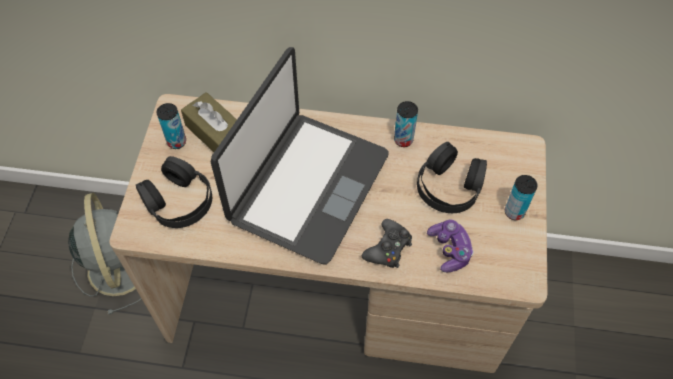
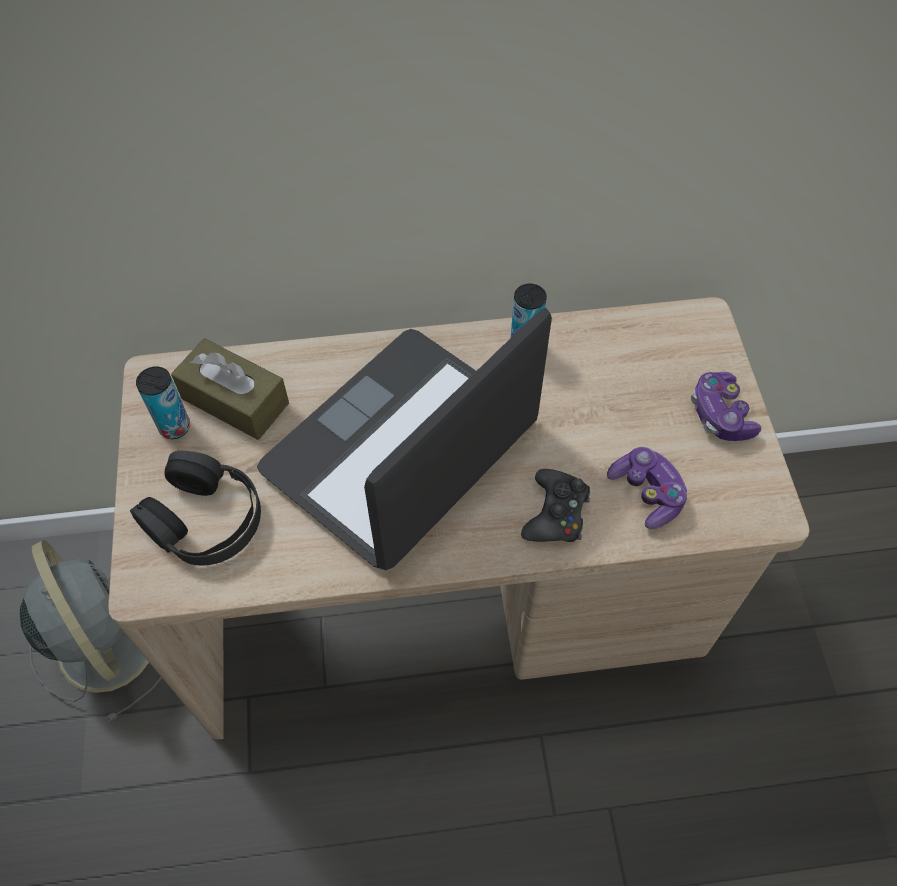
camera: 15 degrees left, 0 degrees up
laptop [211,47,389,265] -> laptop turned 150 degrees counterclockwise [257,308,552,570]
black headphones [417,142,487,213] -> none
can [505,175,538,220] -> game controller [691,372,761,441]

# Problem to solve
Print the material word for word without images.

# Answer space
camera: 15 degrees left, 0 degrees up
laptop [211,47,389,265] -> laptop turned 150 degrees counterclockwise [257,308,552,570]
black headphones [417,142,487,213] -> none
can [505,175,538,220] -> game controller [691,372,761,441]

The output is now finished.